Enfin, il persiste au sein de la filière elle-même mais également et surtout  auprès des consommateurs, une image négative sur les hybrides.

Améliorer la communication

Une solution proposée consiste à renforcer la communication auprès du grand public. « Convaincre toute la filière professionnelle d’introduire ces variétés sera un travail de très longue haleine et il va falloir déployer des argumentaires en faveur de l’implantation de ces variétés. Il est donc essentiel de mettre en place une véritable campagne de valorisation, tant auprès des professionnels que des consommateurs » conclut la présidente des Domaines Auriol.

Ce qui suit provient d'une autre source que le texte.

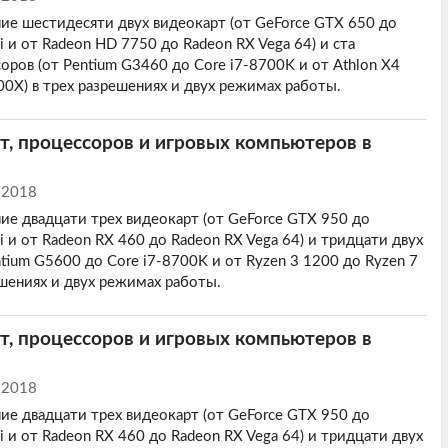
ие шестидесяти двух видеокарт (от GeForce GTX 650 до
 и от Radeon HD 7750 до Radeon RX Vega 64) и ста
оров (от Pentium G3460 до Core i7-8700K и от Athlon X4
00X) в трех разрешениях и двух режимах работы.
т, процессоров и игровых компьютеров в
 2018
ие двадцати трех видеокарт (от GeForce GTX 950 до
 и от Radeon RX 460 до Radeon RX Vega 64) и тридцати двух
tium G5600 до Core i7-8700K и от Ryzen 3 1200 до Ryzen 7
ешениях и двух режимах работы.
т, процессоров и игровых компьютеров в
 2018
ие двадцати трех видеокарт (от GeForce GTX 950 до
 и от Radeon RX 460 до Radeon RX Vega 64) и тридцати двух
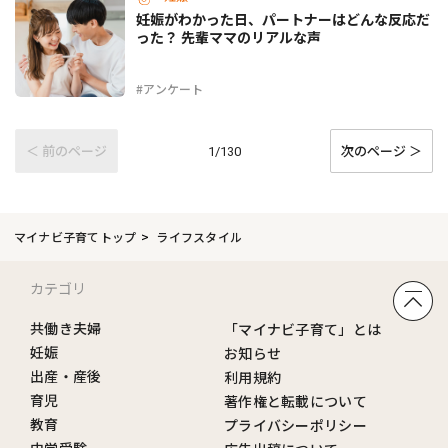
妊娠がわかった日、パートナーはどんな反応だ
った？ 先輩ママのリアルな声
#アンケート
＜ 前のページ
次のページ ＞
1/130
マイナビ子育てトップ
ライフスタイル
カテゴリ
共働き夫婦
「マイナビ子育て」とは
妊娠
お知らせ
出産・産後
利用規約
育児
著作権と転載について
教育
プライバシーポリシー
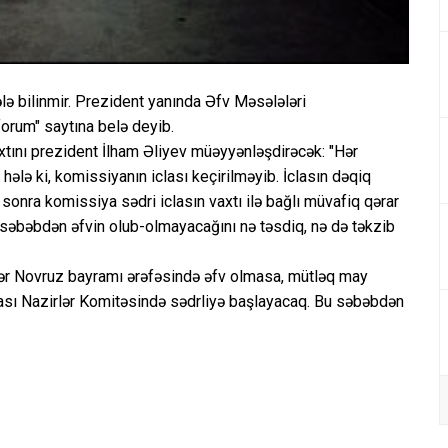
ə bilinmir. Prezident yanında Əfv Məsələləri
orum" saytına belə deyib.
vaxtını prezident İlham Əliyev müəyyənləşdirəcək: "Hər
hələ ki, komissiyanın iclası keçirilməyib. İclasın dəqiq
 sonra komissiya sədri iclasın vaxtı ilə bağlı müvafiq qərar
 səbəbdən əfvin olub-olmayacağını nə təsdiq, nə də təkzib
ər Novruz bayramı ərəfəsində əfv olmasa, mütləq may
sı Nazirlər Komitəsində sədrliyə başlayacaq. Bu səbəbdən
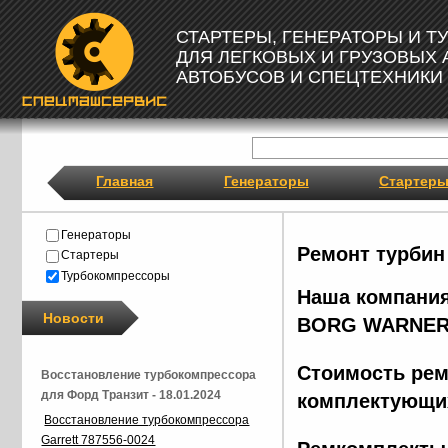
СТАРТЕРЫ, ГЕНЕРАТОРЫ И 
ДЛЯ ЛЕГКОВЫХ И ГРУЗОВЫХ
АВТОБУСОВ И СПЕЦТЕХНИКИ
Главная
Генераторы
Стартер
Генераторы
Ремонт турбин
Стартеры
Турбокомпрессоры
Наша компания
Новости
BORG
WARNER
Стоимость рем
Восстановление турбокомпрессора
для Форд Транзит - 18.01.2024
комплектующих
Восстановление турбокомпрессора
Garrett 787556-0024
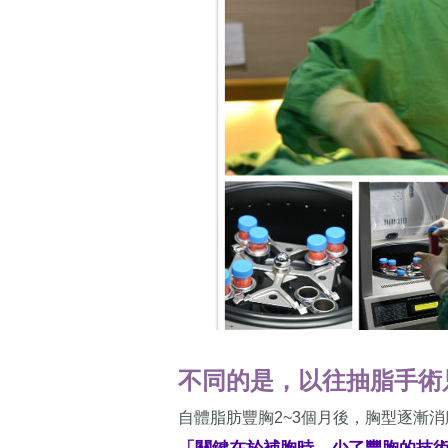
不同的是，以往抽脂手術
自體脂肪豐胸2~3個月後，胸型逐漸
「關鍵在於補胸時，少了豐胸的技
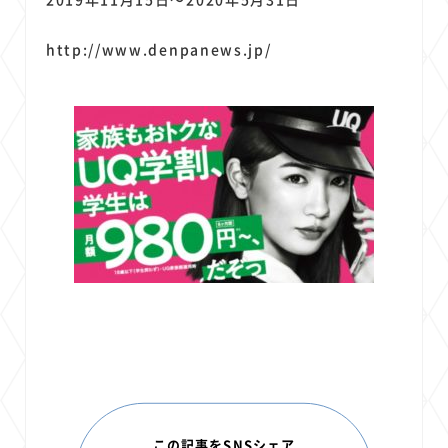
http://www.denpanews.jp/
この記事をSNSシェア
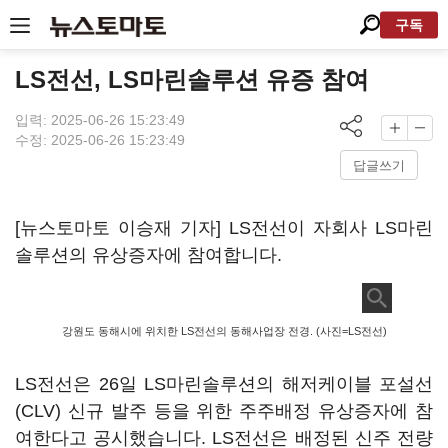
구독
LS전선, LS마린솔루션 유증 참여
입력: 2025-06-26 15:23:49
수정: 2025-06-26 15:23:49
답글쓰기
[뉴스토마토 이승재 기자] LS전선이 자회사 LS마린
솔루션의 유상증자에 참여합니다.
강원도 동해시에 위치한 LS전선의 동해사업장 전경. (사진=LS전선)
LS전선은 26일 LS마린솔루션의 해저케이블 포설선
(CLV) 신규 발주 등을 위한 주주배정 유상증자에 참
여한다고 공시했습니다. LS전선은 배정된 신주 전량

La plus grande collection de cépages du monde se trouve dans l’Hérault !
Le Centre de Ressources Biologiques de la Vigne (CRB-Vigne) de Vassal-Montpellier constitue de par sa taille et sa richesse, le conservatoire de référence au niveau mondial.
Créée en 1876 à l’Ecole d’Agriculture de Montpellier (aujourd’hui Montpellier SupAgro), cette collection est implantée depuis 1949 sur le Domaine de Vassal, à Marseillan-plage, où elle a été progressivement enrichie.
Depuis 140 ans, cette collection n’a en effet cessé d’être complétée par des dons (anciennes collections locales, viticulteurs, pépiniéristes, amateurs, etc.) ainsi que par diverses prospections réalisées en France avec les partenaires régionaux et à l’étranger par des scientifiques ou grâce à des instituts de recherche.
Elle est aujourd’hui composée de plus de 7800 accessions, dont 2 700 cépages et 1100 hybrides, provenant  de 54 pays viticoles. Cette richesse et cette diversité en font une collection ampélographique unique au monde.